Sam has been going to Kindermusik for about two and a half years already (Jamie has been going all her life, haha!), and has recently moved up to the big kids class called, Imagine That!, where the parents stay downstairs for the first 30 minutes while the kids have their fun with Rebecca upstairs. Sam is always rushing into the house and up the steps. She doesn’t even look back when she shouts over her shoulder, “Bye Mom! See you later!”. The last 15 minutes, the adults are called back into the class, and Rebecca and the kids debrief us all. She also gives out the homework or the guide to look at in the take home materials. Call me crazy, but I love it. We are a family that makes full use of the home materials and activities, and I am glad I am learning it if only because I would like Jamie to make use of it too someday.
Anyway, the first project was to help our kids make an instrument.
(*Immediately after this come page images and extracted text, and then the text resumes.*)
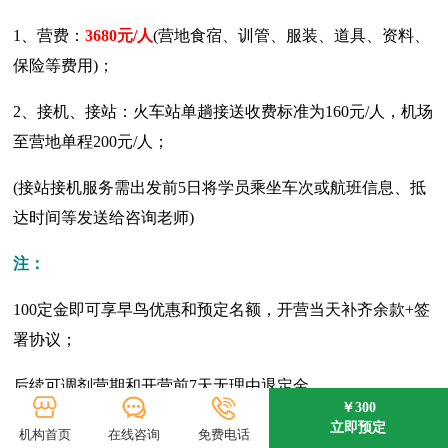
1、营费：
3680元/人
(营地食宿、训管、服装、道具、资料、
保险等费用)；
2、接机、接站：火车站单趟接送收费标准为160元/人，机场
至营地单程200元/人；
(接站接机服务需出发前5日将学员乘坐车次或航班信息、抵
达时间等发送给咨询老师)
注：
100定金即可享早鸟优惠和预定名额，开营当天补齐余款+签
署协议；
后续可调剂营期和开营前7天无理由退定金。
￥300
立即预定
机构首页
在线咨询
免费电话
招募信息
The kids could do whatever they wanted with it, and call it whatever they wanted to, no matter how factual or how silly it sounded, in relation to their lesson on timbre and how different sounds are made. To make a long story short, Sam made what she calls a Jumping Rainbow Drum. It was an empty can covered with rainbow-colored strips of paper and stickers, with pompoms and a vitamin can filled with safety pins as its internal percussion (She wanted to put pompoms, I don’t know…). We used crepe paper so that she could hang it around her neck, and she claims that you play the instrument by jumping around. Of all the 5 drums that we have here at home, that is her favorite one. She even wanted to bring it to school for their “show and share” time. That’s how proud she is of her creation. She plays with it everyday too, and looks for it when she can’t seem to find it.
The second project was to make a boat. Rebecca’s instructions were to allow the children to dictate the process, even if the outcome did not look like a boat. What’s important was that they could explain it back to her and tell her how they were able to make it.
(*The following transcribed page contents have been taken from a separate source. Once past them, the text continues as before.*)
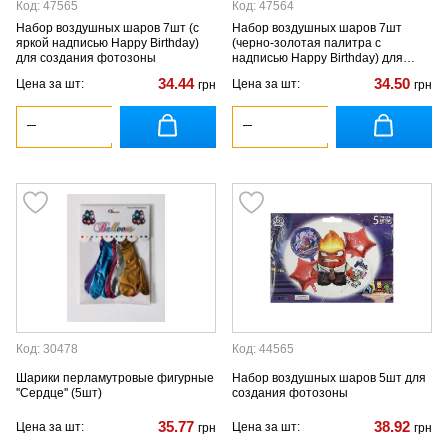
Код: 47565
Код: 47564
Набор воздушных шаров 7шт (с
Набор воздушных шаров 7шт
яркой надписью Happy Birthday)
(черно-золотая палитра с
для создания фотозоны
надписью Happy Birthday) для
создания фотозоны
34.44
34.50
Цена за шт:
Цена за шт:
грн
грн
Код: 30478
Код: 44565
Шарики перламутровые фигурные
Набор воздушных шаров 5шт для
''Сердце'' (5шт)
создания фотозоны
35.77
38.92
Цена за шт:
Цена за шт:
грн
грн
For this one, I decided to let Sam do this with her Daddy. Of course they waited until the last day (Sam and I made her drum the day after the assignment was given… ah the difference between men and women!) to work on it. My husband was having a little trouble with the assignment, because he kept looking for a set of instructions that they could follow, and all I could give him were Rebecca’s instructions. In the end, I helped him guide her through the exercise (because all Sam said she needed was paint and she kept mixing the colors around. And then she ended up slightly frustrated because she didn’t ask him for windows when she wanted some!). My husband couldn’t wrap his head around the final product that it didn’t look like a boat. Sam insisted on putting 4 wheels with the 4 windows she installed, but again she was so happy and so proud of what she had made.
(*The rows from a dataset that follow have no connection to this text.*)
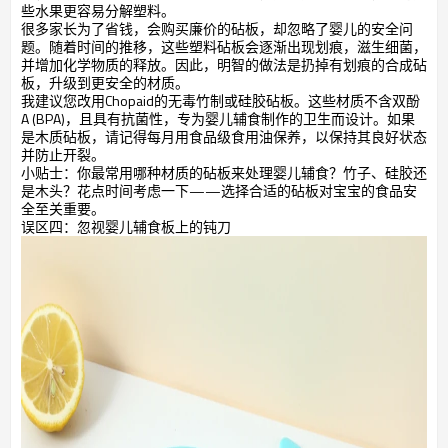
些水果更容易分解塑料。
很多家长为了省钱，会购买廉价的砧板，却忽略了婴儿的安全问
题。随着时间的推移，这些塑料砧板会逐渐出现划痕，滋生细菌，
并增加化学物质的释放。因此，明智的做法是扔掉有划痕的合成砧
板，升级到更安全的材质。
我建议您改用Chopaid的无毒竹制或硅胶砧板。这些材质不含双酚
A (BPA)，且具有抗菌性，专为婴儿辅食制作的卫生而设计。如果
是木质砧板，请记得每月用食品级食用油保养，以保持其良好状态
并防止开裂。
小贴士：你最常用哪种材质的砧板来处理婴儿辅食？竹子、硅胶还
是木头？花点时间考虑一下——选择合适的砧板对宝宝的食品安
全至关重要。
误区四：忽视婴儿辅食板上的钝刀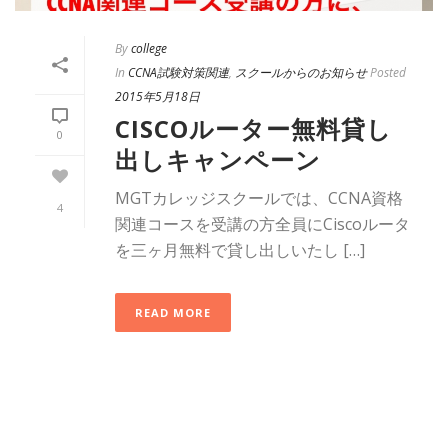
By
college
In
CCNA試験対策関連
,
スクールからのお知らせ
Posted
2015年5月18日
CISCOルーター無料貸し
0
出しキャンペーン
MGTカレッジスクールでは、CCNA資格
4
関連コースを受講の方全員にCiscoルータ
を三ヶ月無料で貸し出しいたし […]
READ MORE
Interestingly enough I related the process to Rebecca and she did say that it is normal and difficult for parents to hold back and let the kids do their own thing. She said it’s good practice for when they’re older and need to make things or write their own essays. Sometimes as a parent you itch to do it the “right” way and do it for them, when what’s important is that they try to figure it out themselves. And they are prouder of the outcome and can speak about it, no matter what the end result is. So it is a learning process for both the parent and the child. Plus at this age, they can see it in their heads and to them it makes sense. As for the boat, again Sam was so proud of what she had made, and she could really appreciate that it was hers and not someone else’s project. Plus, if you talk to her about her boat, she can tell you every single aspect of it.
If you ask Sam about her favorite toys, the Jumping Rainbow Drum and this silly little boat rank as one of the top two on her list. I suppose a part of the reason is because she put so much more of herself into them, no matter how “imperfect” both turned out to be. In her world, they are the best things in the world.
The two exercises were eye openers for me and it made me reflect on my parenting style over the girls. When to help and guide and when to just let go and let things be can be tricky. If you think about it, as they get older, it’s also about letting their personality shine through and not dictating what I think is best for them. Sometimes as parents, our good intentions to help overshadow and overpower our kids’ abilities to just do things themselves their way. The end result may not always be our ideal output if we had a say in it, but it’s important to be conscious enough to step back and let them work through it on their own. At the end of the day, for as long as they are proud of what they’ve accomplished, are happy with the end result and have learned something in the process, then that is really all that matters.